Ее способ «соматизировать» переживания был прихотлив, проявлялся в разных формах, иногда срабатывал, иногда — нет, но когда эта способность ей отказывала, на помощь приходила интуиция, которая никогда не подводила Индиану, если речь шла о здоровье пациента. Ей хватало пары сеансов, чтобы определить, есть ли у клиента улучшение. Если такового не наблюдалось, Индиана направляла его к какому-нибудь коллеге по Холистической клинике — специалисту по иглоукалыванию, гомеопатии, лечению травами, визуализации, рефлексологии, гипнозу, музыкальной и танцевальной терапии, естественному питанию, йоге и всему такому прочему, чего в Калифорнии полно. Можно было по пальцам сосчитать пациентов, которых она препоручила врачам: к ней приходили люди, уже перепробовавшие почти все, что могла им предложить традиционная медицина.
Индиана начинала с того, что выслушивала историю нового клиента, тем самым давая ему возможность облегчить душу; иногда этого хватало: способность внимательно слушать творит чудеса. Потом переходила к наложению рук, ибо верила, что человеку нужно, чтобы к нему прикасались; излечивала больных одиночеством, тоской или раскаянием с помощью простого массажа. Если болезнь не смертельна, говорила она, тело почти всегда излечивается само. Ее роль состояла в том, чтобы дать телу время и облегчить процесс: такое лечение не для нетерпеливых. Она использовала комбинацию методик, которую именовала интегральной санацией, а отец ее, Блейк Джексон, называл попросту колдовством; подобное определение могло отпугнуть клиентов, даже в таком терпимом городе, как Сан-Франциско. Индиана облегчала симптомы, заговаривала боль, снимала отрицательную энергию и помогала пациенту восстановить силы.

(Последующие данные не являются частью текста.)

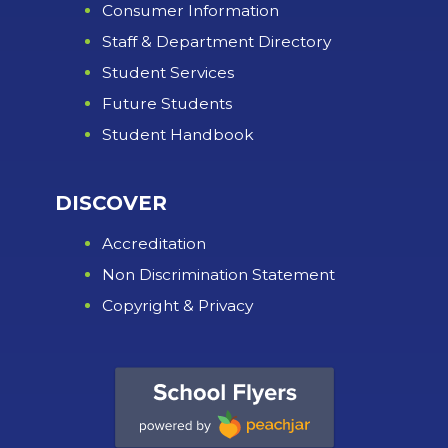
Consumer Information
Staff & Department Directory
Student Services
Future Students
Student Handbook
DISCOVER
Accreditation
Non Discrimination Statement
Copyright & Privacy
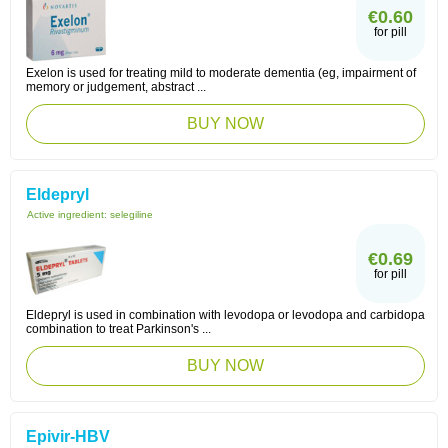
€0.60
for pill
Exelon is used for treating mild to moderate dementia (eg, impairment of
memory or judgement, abstract ...
BUY NOW
Eldepryl
Active ingredient:
selegiline
€0.69
for pill
Eldepryl is used in combination with levodopa or levodopa and carbidopa
combination to treat Parkinson's ...
BUY NOW
Epivir-HBV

Это она и проделывала в данный момент с Гэри Брунсвиком: тот лежал навзничь на столе, покрытый простыней, с полудюжиной мощных магнитов на груди. Глаза его были закрыты: Индиана усыпила его ароматом индийского нарда, навевавшим покой, и еле слышной записью струящейся воды, ветерка и птичьих трелей. Брунсвик ощущал, как ладони Индианы сжимают его голову, и осознавал с тоской, что сеанс подходит к концу. В этот день ему, как никогда, требовалось воздействие целительницы. Ночь прошла тяжело, изнурительно, утром он мучился, будто с похмелья, хотя и не пил спиртного, и явился в кабинет Индианы с невыносимой головной болью, которую та своей магией смогла облегчить. Целый час она воображала поток космической пыли, струящийся из какой-то далекой точки в безграничной Вселенной и, проходя через ее руки, окутывающий пациента.